Refactoring is doubly important for proposals: there is a big tendency to keep discussing the same objections or misconceptions over and over again, just because people think they can formulate it "even better" than their predecessors, or are unsatisfied with existing rebuttals. Editing the proposal to clear up things and address objections helps a lot here, but it can't eliminate the problem altogether: a proposal must remain concise and understandable, and editing to address every objection explicitly results in instruction creep we can do without.

Wikipedia:Refactoring talks at length about how to refactor a talk page properly. Refactoring helps a goal-oriented process, and in this case the goal is to get a proposal we all agree on. Some general tips that are particularly useful for proposal talks:

  • Move discussions on a single topic to a single section.

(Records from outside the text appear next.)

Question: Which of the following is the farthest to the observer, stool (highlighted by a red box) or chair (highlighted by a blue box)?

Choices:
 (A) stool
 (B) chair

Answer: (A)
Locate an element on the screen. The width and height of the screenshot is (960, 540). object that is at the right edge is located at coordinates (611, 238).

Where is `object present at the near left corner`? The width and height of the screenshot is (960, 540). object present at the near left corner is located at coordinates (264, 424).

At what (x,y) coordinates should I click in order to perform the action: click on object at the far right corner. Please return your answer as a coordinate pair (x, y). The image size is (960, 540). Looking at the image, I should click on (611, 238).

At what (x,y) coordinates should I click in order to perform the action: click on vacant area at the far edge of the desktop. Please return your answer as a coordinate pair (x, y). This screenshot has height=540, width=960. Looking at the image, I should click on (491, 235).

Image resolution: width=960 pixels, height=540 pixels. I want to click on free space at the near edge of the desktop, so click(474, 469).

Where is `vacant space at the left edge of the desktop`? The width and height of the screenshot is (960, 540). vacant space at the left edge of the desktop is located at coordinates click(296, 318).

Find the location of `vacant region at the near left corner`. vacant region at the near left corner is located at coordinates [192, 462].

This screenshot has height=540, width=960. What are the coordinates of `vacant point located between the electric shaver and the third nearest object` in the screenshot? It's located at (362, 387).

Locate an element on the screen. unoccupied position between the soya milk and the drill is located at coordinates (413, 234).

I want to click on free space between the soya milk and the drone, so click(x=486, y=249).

  • If discussions on one thing get very large without, move them to a clearly named subpage, and encourage people to use it.

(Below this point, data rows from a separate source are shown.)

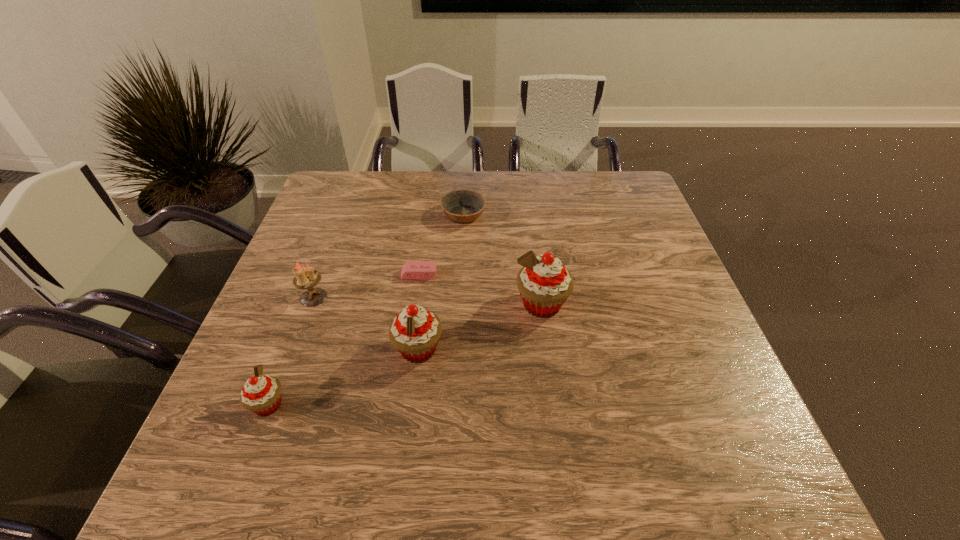
Find the location of `candle holder that is at the left edge`. candle holder that is at the left edge is located at coordinates (305, 277).

Identify the location of object located in the near left corner section of the desktop. This screenshot has width=960, height=540. (261, 394).

Image resolution: width=960 pixels, height=540 pixels. In order to click on vacant region at the far edge of the desktop in this screenshot , I will do `click(567, 200)`.

The width and height of the screenshot is (960, 540). I want to click on free point at the near edge, so click(365, 394).

Locate an element on the screen. vacant space at the left edge is located at coordinates 360,221.

You are a GUI agent. You are given a task and a screenshot of the screen. Output one action in this format:
    pyautogui.click(x=<x>, y=<y>)
    Task: Click on the free spot at the right edge of the desktop
    
    Given the screenshot: What is the action you would take?
    pyautogui.click(x=662, y=277)

You are a GUI agent. You are given a task and a screenshot of the screen. Output one action in this format:
    pyautogui.click(x=<x>, y=<y>)
    Task: Click on the vacant area at the far right corner of the desktop
    
    Given the screenshot: What is the action you would take?
    pyautogui.click(x=627, y=172)

Where is `vacant region at the near right corner of the desktop`? Image resolution: width=960 pixels, height=540 pixels. vacant region at the near right corner of the desktop is located at coordinates (676, 427).

You are a GUI agent. You are given a task and a screenshot of the screen. Output one action in this format:
    pyautogui.click(x=<x>, y=<y>)
    Task: Click on the vacant space that is in between the candle holder and the bowl
    This screenshot has height=540, width=960.
    Given the screenshot: What is the action you would take?
    pyautogui.click(x=389, y=256)

You are a GUI agent. You are given a task and a screenshot of the screen. Output one action in this format:
    pyautogui.click(x=<x>, y=<y>)
    Task: Click on the vacant space that's between the eraser and the rightmost object
    
    Given the screenshot: What is the action you would take?
    click(480, 289)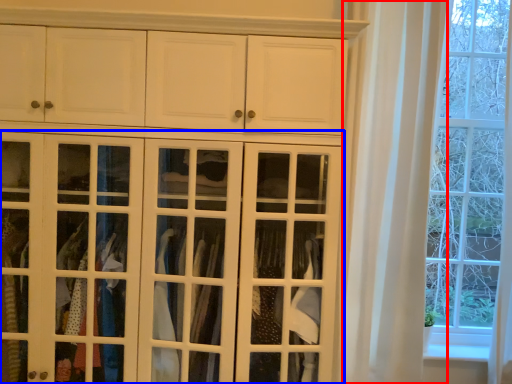
Question: Which point is closer to the camera, curtain (highlighted by a red box) or door (highlighted by a blue box)?

Choices:
 (A) curtain
 (B) door

Answer: (B)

  • Use FAQs to address common misconceptions that cannot be eliminated by editing the proposal. Do not add "frequently asked questions" that have never been asked just so you can provide convenient answers yourself—this stifles consensus building because people will be reluctant to override them.

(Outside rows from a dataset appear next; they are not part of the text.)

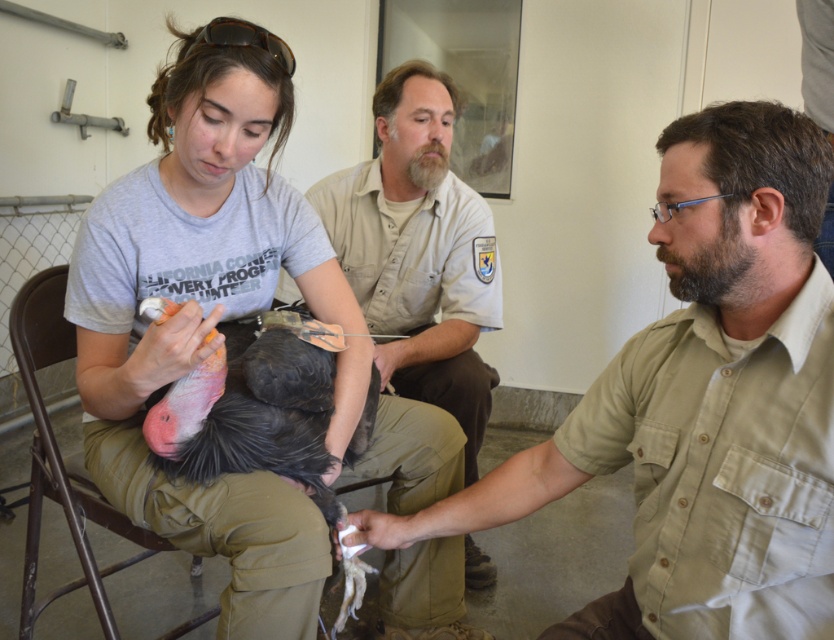
You are a photographer taking a picture of the scene. You notice the matte gray shirt at center and the khaki uniform shirt at center. Which one should you focus on if you want to capture the topmost clothing item?

The matte gray shirt at center is located above the khaki uniform shirt at center, so you should focus on the matte gray shirt at center to capture the topmost clothing item.

You are standing in the room and want to move from the khaki uniform shirt at center to the metallic brown chair at lower left. Can you walk directly to it without moving around any objects?

The metallic brown chair at lower left is behind the khaki uniform shirt at center, so you would need to move around the khaki uniform shirt at center to reach the metallic brown chair at lower left.

Based on the photo, you are a photographer standing in the room and want to take a photo of the matte gray shirt at center and the metallic brown chair at lower left. Which object is closer to the camera?

The matte gray shirt at center is positioned over the metallic brown chair at lower left, so the matte gray shirt at center is closer to the camera.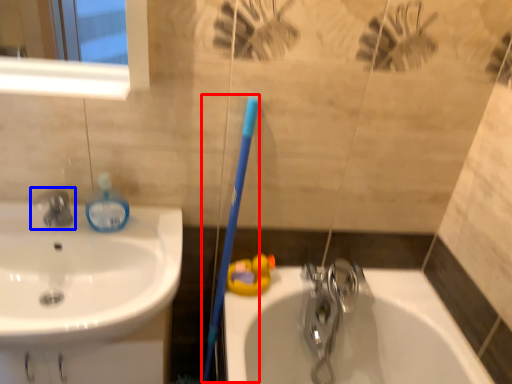
Question: Which point is closer to the camera, toothbrush (highlighted by a red box) or tap (highlighted by a blue box)?

Choices:
 (A) toothbrush
 (B) tap

Answer: (A)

  • Encourage people to focus comments on one topic, not to post large brain dumps. If they do post brain dumps, encourage them to refactor themselves.
  • Summarize ideas; draw conclusions from lengthy discussions to prevent them from going stale and ending unresolved, sparking the "but I thought we already agreed on this/but we have already discussed this fully" problem. Don't artificially close discussions, but don't allow them to fade away either.

If refactoring turns into pointless edit wars, then take a step back. If someone disagrees with your refactoring, then encourage them to do it themselves. You may find the disagreement was over a trivial matter. If all else fails, then just don't refactor and accept that this particular discussion will be less accessible to readers. Refactoring is a tool, not the Holy Grail of discussion.